# Layout boat camo



## QuackerWhacker (Oct 9, 2007)

I'm planning to use the layout alot more this year. Planning to repaint it and wondered if anybody has a favorite scheme that seems to work better than old drab gray. Opinions?


----------



## dankoustas (Sep 18, 2007)

If you are only on the big water, then the gray is the way to go.


----------



## flockshot (Feb 23, 2007)

i find adding some different shades of grey and making faint stripping, not overdueing though, works very well.


----------



## soggybtmboys (Feb 24, 2007)

The traditional gun boat grey is hard to beat and has passed the test of time. I have seen a few rigs where there was some fading in shapes of waves that looked pretty cool, but not sure on how they fared. Have also seen a boat or two where there were painted with the effect of white caps on it, which would be great, but I would think if you did not have cresting waves would make you stand out more.


----------



## hankrt (Nov 7, 2007)

I'm also interested in re doing our lay out boat with something different from one solid color. Any ideas on colors, camo schemes, pictures would be really appreciated.....Thanks,


----------



## John Singer (Aug 20, 2004)

When I lived in Northern Michigan and did most of my layout hunting on Lake Huron, I found that a solid medium gray color was the best for the layout boat. I tried different wave patterns and the solid color seemed to work best.

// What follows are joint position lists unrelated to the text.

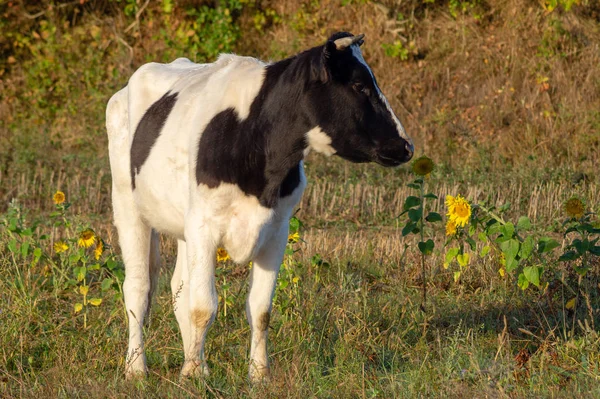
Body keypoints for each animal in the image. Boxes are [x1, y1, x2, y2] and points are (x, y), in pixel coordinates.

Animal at [106, 32, 412, 382]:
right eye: (359, 85)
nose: (406, 146)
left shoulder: (276, 231)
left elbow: (260, 308)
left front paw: (257, 373)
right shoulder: (204, 226)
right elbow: (203, 306)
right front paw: (194, 374)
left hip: (183, 225)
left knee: (178, 288)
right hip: (127, 203)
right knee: (138, 288)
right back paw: (136, 368)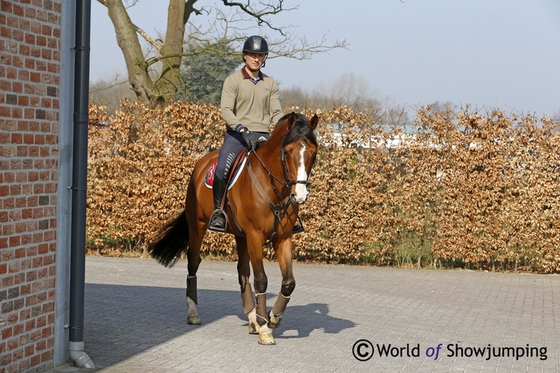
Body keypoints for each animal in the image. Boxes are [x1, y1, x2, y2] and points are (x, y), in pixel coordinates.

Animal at [148, 112, 320, 344]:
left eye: (313, 154)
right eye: (287, 151)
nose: (299, 195)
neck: (273, 186)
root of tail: (202, 162)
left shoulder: (282, 238)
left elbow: (288, 282)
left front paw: (272, 318)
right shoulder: (255, 236)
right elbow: (261, 280)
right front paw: (265, 329)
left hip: (241, 236)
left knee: (242, 272)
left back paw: (252, 318)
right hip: (198, 226)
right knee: (194, 262)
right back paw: (194, 313)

After moving to Southern Michigan, I do most of my layout hunting on Lake Erie, (also the Detroit River, Lake St. Clair and Saginaw Bay). Presently my boat is painted an olive drab color. I find that blend's best on Lake Erie and works fine on the other waters.

I have seen many boats painted with two or three color patterns and even outlines of bluebills painted on the deck (gunners in that boat even wore hats that looked like bluebills. I see no advantage to painting any kind of patterns on the boat. Many of these patterns reduce the stealth of the boat on open water. While many of these patterns look cool, they are not worth the effort in my opinion.

The best thing that you can do to make your boat more stealthy is to replace a solid canvas raise with one made of clear vinyl. This reduces any shadow when the raise is in use and the clear viny reflects light like the surface of the water.

When my boat had a canvas raise, it was often the only visible part of the boat when viewed from a distance.

Look over the colors of the boats on Mark Ronger's Mighty Layout Boys webpage for ideas. His boats are very effective and Mark was the guy that talked me into using the vinyl raise.

John Singer


----------



## waxico (Jan 21, 2008)

I am an active layout hunter.
All of my boats are painted with Kush Paint - "Fall Water" color.
I have tried many, this is the best.
Happy hunting


----------



## Branta (Feb 6, 2002)

When you're not wanting to be seen on the horizon, 

When lives are at stake..., 

what color does the U.S. Navy paint their ships with?

I'd go that way!


----------



## Bow Hunter Brandon (Jan 15, 2003)

Branta said:


> When you're not wanting to be seen on the horizon,
> 
> When lives are at stake...,
> 
> ...


Now there you go using common sense. Stop it! :lol:


----------